• Task: Reproduce the section of the passage below on Antonio Inoki's early career that begins at the words "Kanji Inoki was" and stops after the words "April of 1960.".

• Passage:

----

Kanji Inoki was born to a large wealthy family in Yokohama in 1943, but the family fell on hard times following the destruction of much of Japan's economy towards the end of World War II. His father died when Inoki was only five years old and when he was a teenager the family immigrated to Brazil. Inoki would become a standout amateur athlete in high school, excelling in track and field and won national championships in both the shot put and the discus. On a chance encounter, Inoki met Japanese wrestling legend Rikidozan, who was doing a tour of South America in 1960. Impressed by the youth's athletic background, Rikidozan recruited him to work for the Japan Pro Wrestling Alliance and began training Inoki in April of 1960.
Inoki quickly became a stand-out trainee, and Rikidozan had high hopes for him as well as another recruit, a towering former baseball pitcher named Shohei Baba. While Baba originally garnered attention because of his tremendous size and marketing appeal, Inoki stood out because he was a fast learner and proving to be a swift wrestling technician. In September of 1960 both Inoki and Baba made their debuts for the JWA, with Inoki adopting the first name Antonio reportedly after the Argentinan high-flyer Antonio Rocca, by far the most famous South American wrestler in history. They would prove to be an effective pair for the JWA. In singles matches against each other Inoki could carry Baba to good matches and when teaming together, Inoki could sell a lot until making the hot tag to Baba. This also was the beginning of a tenuous relationship between the two, as naturally Inoki resented Baba for getting a lot of promotion and publicity while Inoki did most of the work.
When Rikidozan was murdered in 1963, wrestling in Japan hit a low period as fans and sponsors were shocked to realize the underworld connections that were a part of the JWA. At the time Inoki was working in the United States, mostly in the Amarillo territory under the ring name Tokyo Tom. Inoki (as well as Baba) continued to work in the United States, mainly in Texas for the World Class Wrestling Association under his real name, before coming back to the JWA. When they would return the JWA chose to promote Baba as the new face of the company, and despite still being a relative novice in the ring it proved to a game-changer. Baba's appeal inside the ring was matched with his class outside of it and it quickly turned things around for the JWA and wrestling was re-born in Japan. Inoki, while not as heavily promoted as Baba, proved to be every bit as valuable to the promotion; mainly as Baba's tag team partner who worked extremely hard to make sure the big guy shined. Still, Inoki felt that he was being unfairly treated by the JWA and grew increasingly uncomfortable in his role there.
In 1966 Inoki befriended Tokyo businessman Hisashi Shinma and together they founded their own pro wrestling outfit, Tokyo Pro Wrestling. Inoki immediately became the top star of the promotion and established himself as a major name in wrestling when he defeated Johnny Valentine, a legendary heel who had made his name as a villain in Japan by wrestling Rikidozan and Baba. Although TPW would fold within a year, Inoki's performance in the promotion impressed JWA officials enough that he was given a bigger role when he was brought back into the company in 1967. His best success as a singles star came in 1969 and 1970, when he wrestled then-NWA World Heavyweight Champion Dory Funk Jr. to a pair of 60-minute draws.

----

• Entries supplied:

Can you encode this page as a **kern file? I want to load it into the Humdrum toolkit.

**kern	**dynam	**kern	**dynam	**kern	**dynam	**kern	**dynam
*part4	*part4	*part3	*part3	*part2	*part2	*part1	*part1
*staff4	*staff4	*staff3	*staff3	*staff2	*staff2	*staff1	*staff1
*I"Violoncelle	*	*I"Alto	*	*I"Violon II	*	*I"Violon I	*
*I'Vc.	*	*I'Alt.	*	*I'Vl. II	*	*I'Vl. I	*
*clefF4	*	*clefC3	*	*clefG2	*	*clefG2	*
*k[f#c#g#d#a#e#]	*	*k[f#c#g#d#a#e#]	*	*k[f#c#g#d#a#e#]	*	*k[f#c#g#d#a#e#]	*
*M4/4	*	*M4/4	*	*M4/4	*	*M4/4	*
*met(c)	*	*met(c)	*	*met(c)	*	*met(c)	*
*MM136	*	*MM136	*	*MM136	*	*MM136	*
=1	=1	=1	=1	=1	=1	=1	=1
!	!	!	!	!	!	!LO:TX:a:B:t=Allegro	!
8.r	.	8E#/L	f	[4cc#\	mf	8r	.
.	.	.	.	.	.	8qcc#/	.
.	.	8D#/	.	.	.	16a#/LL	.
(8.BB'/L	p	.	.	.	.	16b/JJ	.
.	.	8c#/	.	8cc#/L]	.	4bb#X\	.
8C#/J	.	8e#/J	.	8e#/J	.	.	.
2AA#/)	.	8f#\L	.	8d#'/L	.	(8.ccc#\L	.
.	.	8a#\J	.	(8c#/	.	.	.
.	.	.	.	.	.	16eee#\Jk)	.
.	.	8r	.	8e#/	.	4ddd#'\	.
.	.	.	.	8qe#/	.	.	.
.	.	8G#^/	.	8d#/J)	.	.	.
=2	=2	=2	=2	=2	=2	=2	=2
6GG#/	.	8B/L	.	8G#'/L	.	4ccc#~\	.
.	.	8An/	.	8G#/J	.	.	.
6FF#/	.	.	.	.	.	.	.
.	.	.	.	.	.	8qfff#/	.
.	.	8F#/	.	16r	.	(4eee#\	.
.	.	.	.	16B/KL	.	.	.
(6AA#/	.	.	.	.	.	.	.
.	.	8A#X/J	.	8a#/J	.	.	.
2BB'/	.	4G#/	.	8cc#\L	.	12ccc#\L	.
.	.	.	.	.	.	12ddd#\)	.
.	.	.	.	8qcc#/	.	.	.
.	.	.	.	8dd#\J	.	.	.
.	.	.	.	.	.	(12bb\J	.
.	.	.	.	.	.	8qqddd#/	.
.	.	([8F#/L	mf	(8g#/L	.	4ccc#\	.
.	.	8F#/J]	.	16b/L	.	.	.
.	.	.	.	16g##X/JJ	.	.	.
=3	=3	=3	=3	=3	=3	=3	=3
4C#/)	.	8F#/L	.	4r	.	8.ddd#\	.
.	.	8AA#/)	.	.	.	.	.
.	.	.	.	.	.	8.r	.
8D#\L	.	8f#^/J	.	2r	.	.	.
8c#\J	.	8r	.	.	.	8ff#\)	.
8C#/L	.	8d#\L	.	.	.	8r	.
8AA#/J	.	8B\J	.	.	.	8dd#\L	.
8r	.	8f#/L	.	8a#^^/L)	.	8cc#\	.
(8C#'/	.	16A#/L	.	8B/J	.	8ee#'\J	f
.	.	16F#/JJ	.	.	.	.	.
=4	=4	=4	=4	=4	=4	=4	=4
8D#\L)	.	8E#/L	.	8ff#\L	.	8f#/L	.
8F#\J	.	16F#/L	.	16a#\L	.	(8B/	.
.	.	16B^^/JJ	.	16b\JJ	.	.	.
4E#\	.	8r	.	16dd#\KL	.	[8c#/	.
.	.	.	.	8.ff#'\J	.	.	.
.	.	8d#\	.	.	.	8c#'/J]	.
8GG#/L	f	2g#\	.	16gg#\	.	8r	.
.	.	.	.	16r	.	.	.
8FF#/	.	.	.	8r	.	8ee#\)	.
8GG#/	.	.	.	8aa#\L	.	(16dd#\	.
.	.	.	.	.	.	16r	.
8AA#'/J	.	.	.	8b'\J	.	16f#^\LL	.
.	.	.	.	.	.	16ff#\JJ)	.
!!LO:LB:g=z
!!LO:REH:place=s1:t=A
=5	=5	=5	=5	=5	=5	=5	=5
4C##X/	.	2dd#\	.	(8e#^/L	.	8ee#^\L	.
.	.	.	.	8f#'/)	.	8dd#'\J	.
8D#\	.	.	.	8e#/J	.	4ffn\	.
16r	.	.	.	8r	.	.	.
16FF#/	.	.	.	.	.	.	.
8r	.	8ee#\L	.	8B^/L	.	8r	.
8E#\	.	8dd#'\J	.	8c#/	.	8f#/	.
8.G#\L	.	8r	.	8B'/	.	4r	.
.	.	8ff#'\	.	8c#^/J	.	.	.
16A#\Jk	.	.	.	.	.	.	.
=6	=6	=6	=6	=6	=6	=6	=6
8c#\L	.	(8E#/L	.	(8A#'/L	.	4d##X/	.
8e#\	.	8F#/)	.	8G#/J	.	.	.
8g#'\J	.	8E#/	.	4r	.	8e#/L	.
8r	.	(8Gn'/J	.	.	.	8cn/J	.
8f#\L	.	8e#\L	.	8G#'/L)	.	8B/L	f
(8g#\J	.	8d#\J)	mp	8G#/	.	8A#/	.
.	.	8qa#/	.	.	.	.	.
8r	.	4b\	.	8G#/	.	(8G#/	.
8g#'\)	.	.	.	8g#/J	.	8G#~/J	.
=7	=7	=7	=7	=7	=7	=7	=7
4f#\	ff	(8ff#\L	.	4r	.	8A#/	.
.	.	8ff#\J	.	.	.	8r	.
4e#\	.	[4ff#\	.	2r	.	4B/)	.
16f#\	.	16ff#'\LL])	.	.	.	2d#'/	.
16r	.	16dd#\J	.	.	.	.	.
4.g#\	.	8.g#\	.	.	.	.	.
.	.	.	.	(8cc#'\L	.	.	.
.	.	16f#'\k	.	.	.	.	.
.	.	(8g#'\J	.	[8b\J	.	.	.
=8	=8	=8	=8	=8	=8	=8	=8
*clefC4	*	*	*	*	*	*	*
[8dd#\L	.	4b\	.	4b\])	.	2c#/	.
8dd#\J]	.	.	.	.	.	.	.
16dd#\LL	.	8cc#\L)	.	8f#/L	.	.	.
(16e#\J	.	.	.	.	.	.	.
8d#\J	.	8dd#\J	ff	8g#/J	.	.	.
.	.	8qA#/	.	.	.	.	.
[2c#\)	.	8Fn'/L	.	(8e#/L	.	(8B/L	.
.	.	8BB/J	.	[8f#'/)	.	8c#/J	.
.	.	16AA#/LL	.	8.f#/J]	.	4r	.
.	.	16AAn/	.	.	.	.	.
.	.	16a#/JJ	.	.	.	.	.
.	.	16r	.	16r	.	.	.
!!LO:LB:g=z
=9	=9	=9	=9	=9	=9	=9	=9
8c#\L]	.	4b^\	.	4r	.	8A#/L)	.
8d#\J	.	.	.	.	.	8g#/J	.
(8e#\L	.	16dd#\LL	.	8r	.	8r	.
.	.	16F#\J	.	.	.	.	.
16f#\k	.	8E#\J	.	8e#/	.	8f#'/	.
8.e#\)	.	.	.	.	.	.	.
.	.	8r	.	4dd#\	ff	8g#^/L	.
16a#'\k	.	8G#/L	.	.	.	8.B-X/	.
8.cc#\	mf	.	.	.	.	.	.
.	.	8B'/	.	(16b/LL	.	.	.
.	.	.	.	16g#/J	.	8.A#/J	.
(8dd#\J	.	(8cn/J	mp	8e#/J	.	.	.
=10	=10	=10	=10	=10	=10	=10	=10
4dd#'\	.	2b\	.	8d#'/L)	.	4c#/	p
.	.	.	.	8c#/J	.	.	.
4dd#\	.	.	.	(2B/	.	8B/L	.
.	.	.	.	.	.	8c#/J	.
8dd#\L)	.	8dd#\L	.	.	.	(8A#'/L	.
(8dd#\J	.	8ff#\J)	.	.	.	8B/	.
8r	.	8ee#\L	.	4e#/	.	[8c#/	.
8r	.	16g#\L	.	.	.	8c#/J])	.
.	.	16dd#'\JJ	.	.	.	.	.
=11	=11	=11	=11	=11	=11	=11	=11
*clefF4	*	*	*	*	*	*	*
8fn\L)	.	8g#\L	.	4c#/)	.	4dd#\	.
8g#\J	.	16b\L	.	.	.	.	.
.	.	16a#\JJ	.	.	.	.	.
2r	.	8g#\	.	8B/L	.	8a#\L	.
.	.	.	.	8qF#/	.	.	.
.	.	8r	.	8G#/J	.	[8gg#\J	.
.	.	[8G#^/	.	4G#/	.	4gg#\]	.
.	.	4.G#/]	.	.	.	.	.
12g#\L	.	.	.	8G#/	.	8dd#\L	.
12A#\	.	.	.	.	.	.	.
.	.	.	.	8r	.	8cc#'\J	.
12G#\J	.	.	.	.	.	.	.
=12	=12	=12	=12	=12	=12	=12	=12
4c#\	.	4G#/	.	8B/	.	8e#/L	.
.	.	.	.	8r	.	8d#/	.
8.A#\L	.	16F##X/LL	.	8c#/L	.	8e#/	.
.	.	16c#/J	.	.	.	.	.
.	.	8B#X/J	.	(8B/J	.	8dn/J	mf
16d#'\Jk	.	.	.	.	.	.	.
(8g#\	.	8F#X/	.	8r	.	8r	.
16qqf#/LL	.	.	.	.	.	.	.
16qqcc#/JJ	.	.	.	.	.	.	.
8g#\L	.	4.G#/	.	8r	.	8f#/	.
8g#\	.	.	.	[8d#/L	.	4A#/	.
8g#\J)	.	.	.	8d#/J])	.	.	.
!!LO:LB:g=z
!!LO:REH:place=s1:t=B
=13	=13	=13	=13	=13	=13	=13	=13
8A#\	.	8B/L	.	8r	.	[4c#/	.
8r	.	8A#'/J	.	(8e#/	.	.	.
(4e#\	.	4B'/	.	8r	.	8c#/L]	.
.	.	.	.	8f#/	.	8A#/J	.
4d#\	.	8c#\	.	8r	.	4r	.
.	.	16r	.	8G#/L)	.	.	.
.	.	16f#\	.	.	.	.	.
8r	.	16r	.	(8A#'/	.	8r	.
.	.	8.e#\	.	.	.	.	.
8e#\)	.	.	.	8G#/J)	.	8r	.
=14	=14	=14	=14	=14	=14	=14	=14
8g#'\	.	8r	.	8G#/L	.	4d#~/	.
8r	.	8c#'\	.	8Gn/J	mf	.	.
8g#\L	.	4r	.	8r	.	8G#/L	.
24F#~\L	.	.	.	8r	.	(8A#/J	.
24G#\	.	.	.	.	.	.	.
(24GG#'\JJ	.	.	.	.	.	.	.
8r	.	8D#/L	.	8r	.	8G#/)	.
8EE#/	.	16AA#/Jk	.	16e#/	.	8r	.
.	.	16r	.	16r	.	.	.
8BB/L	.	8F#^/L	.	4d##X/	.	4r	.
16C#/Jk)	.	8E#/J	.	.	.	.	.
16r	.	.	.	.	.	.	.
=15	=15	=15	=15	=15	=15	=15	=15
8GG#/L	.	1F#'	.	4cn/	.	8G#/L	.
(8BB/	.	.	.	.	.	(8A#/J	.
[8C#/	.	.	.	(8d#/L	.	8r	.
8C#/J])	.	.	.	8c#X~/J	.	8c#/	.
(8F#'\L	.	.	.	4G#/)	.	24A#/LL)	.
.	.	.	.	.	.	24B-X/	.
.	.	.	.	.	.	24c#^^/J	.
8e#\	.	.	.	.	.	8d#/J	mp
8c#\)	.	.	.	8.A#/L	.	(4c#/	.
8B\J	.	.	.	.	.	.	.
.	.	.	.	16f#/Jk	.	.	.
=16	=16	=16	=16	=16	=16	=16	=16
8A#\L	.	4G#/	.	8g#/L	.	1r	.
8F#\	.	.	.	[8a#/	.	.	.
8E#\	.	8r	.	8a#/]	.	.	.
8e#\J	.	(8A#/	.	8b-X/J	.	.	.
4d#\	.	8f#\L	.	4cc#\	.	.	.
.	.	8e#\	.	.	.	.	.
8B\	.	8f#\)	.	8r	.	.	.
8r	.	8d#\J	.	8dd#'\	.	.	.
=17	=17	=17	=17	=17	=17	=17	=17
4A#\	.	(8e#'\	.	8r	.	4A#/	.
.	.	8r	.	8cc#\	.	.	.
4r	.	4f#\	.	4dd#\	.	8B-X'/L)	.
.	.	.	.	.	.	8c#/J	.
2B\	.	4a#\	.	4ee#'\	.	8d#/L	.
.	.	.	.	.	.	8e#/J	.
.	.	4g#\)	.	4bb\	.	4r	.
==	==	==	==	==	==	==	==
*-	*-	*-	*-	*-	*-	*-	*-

----

• Written solution:
Kanji Inoki was born to a large wealthy family in Yokohama in 1943, but the family fell on hard times following the destruction of much of Japan's economy towards the end of World War II. His father died when Inoki was only five years old and when he was a teenager the family immigrated to Brazil. Inoki would become a standout amateur athlete in high school, excelling in track and field and won national championships in both the shot put and the discus. On a chance encounter, Inoki met Japanese wrestling legend Rikidozan, who was doing a tour of South America in 1960. Impressed by the youth's athletic background, Rikidozan recruited him to work for the Japan Pro Wrestling Alliance and began training Inoki in April of 1960.